▶ **Data segment**
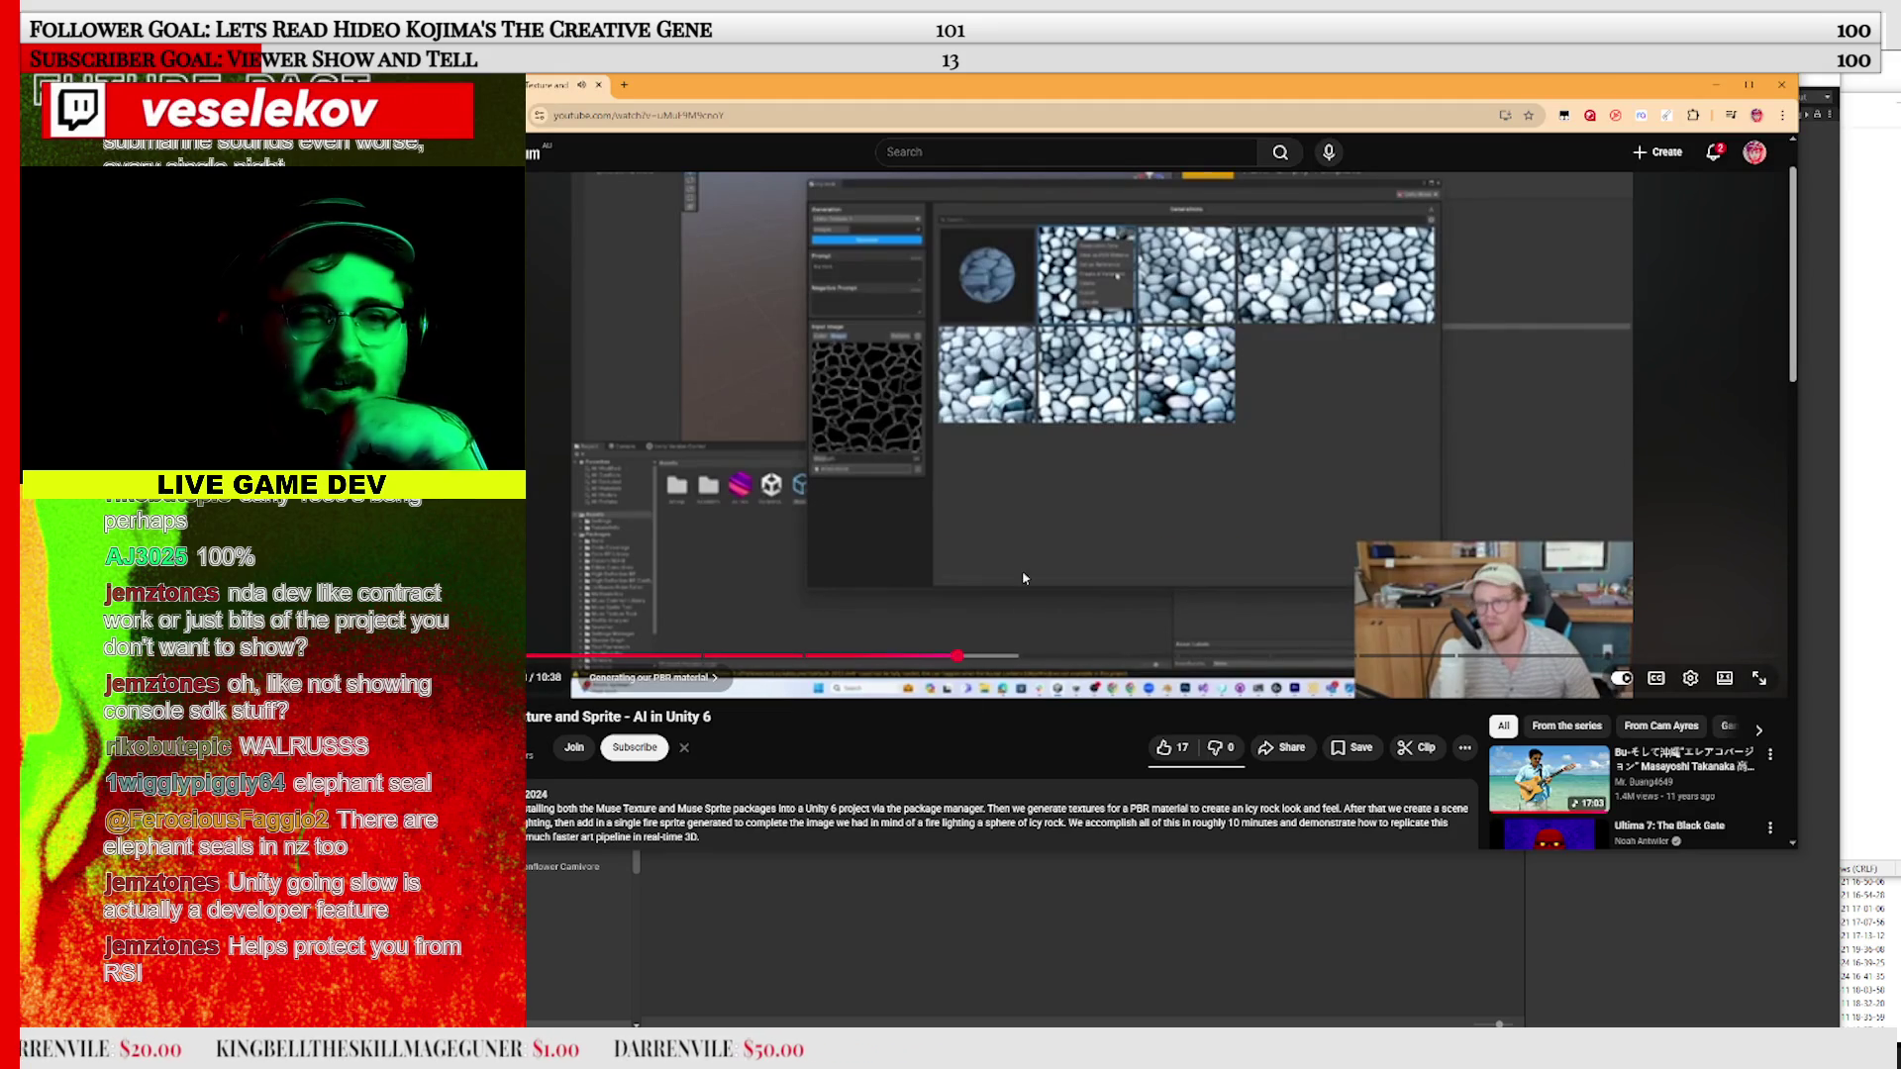
Watch the rock material previewed on a sphere, then jump to 'Creating a moody scene'
click(1174, 473)
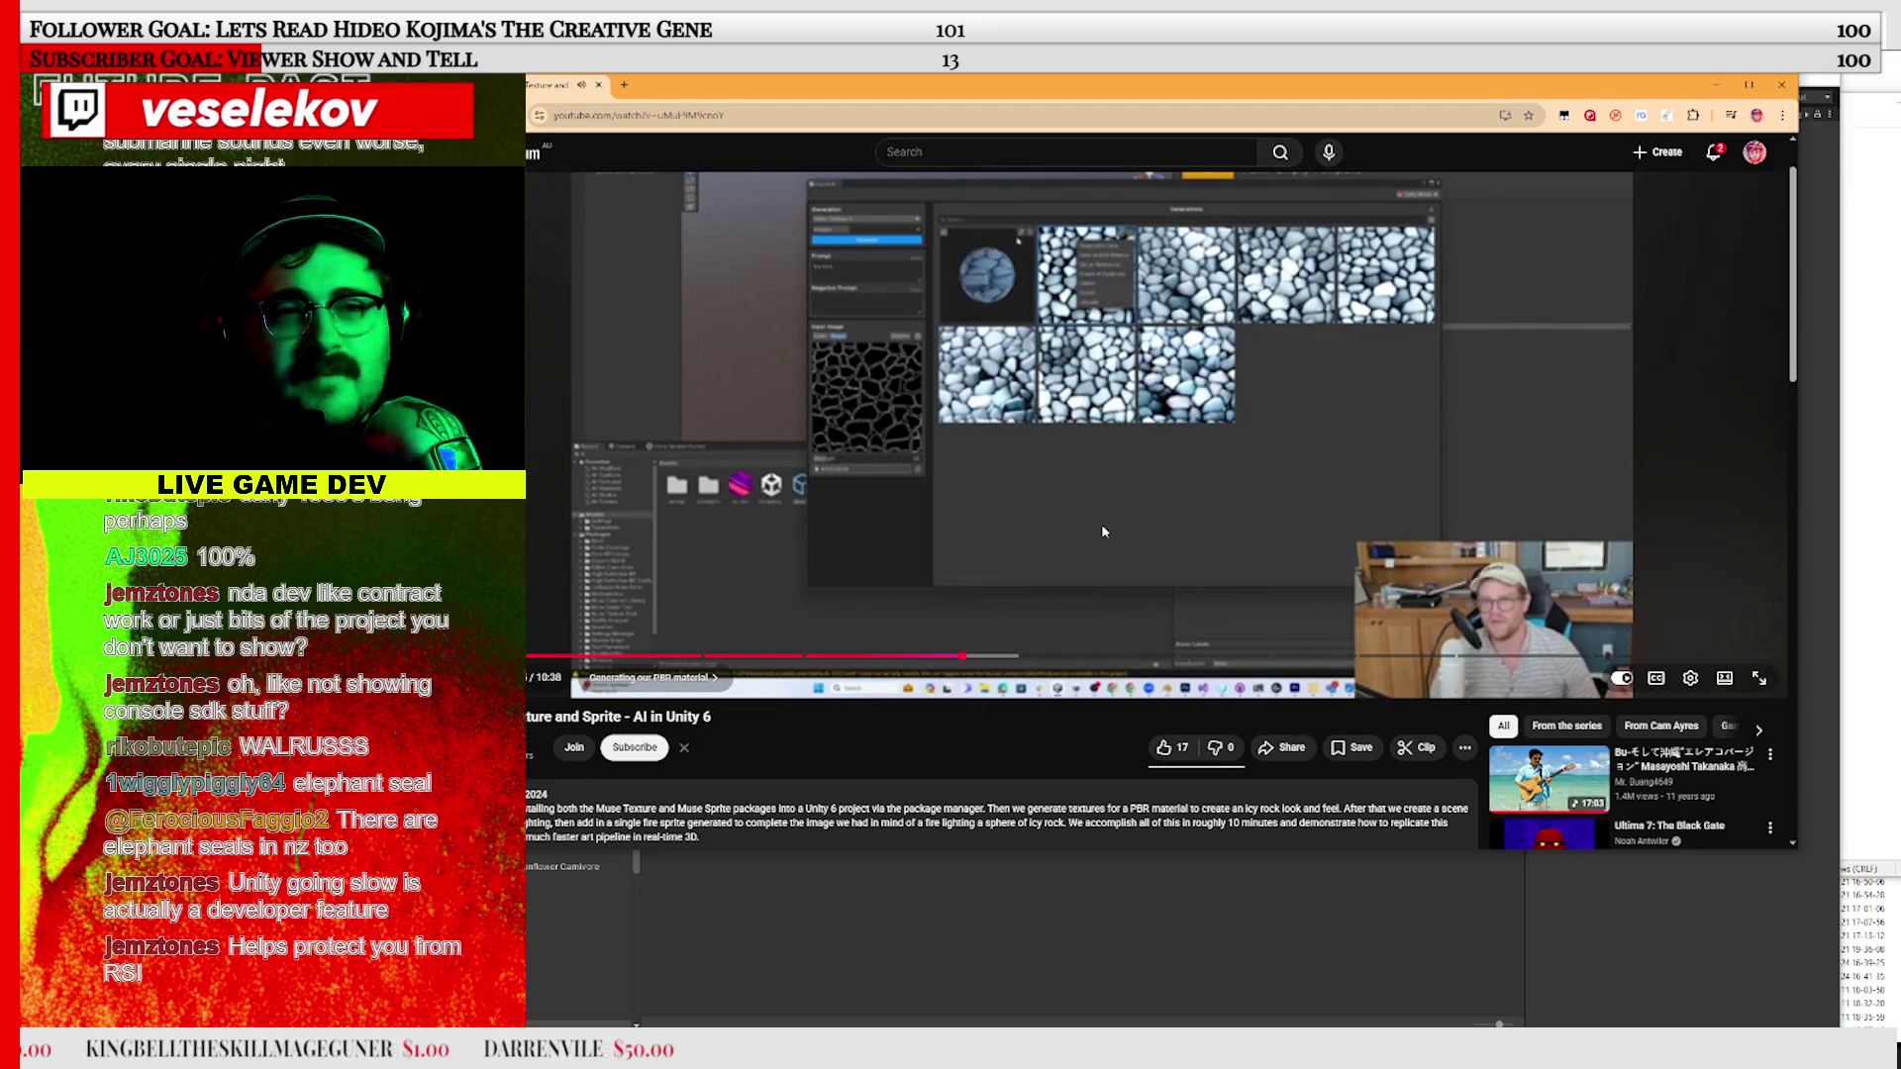
click(1277, 406)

▶ **Exercise objective**
Set down the data above verbatim, omitting every image.

▶ **Answer to this problem**
Watch the rock material previewed on a sphere, then jump to 'Creating a moody scene'
click(1174, 473)
click(1277, 406)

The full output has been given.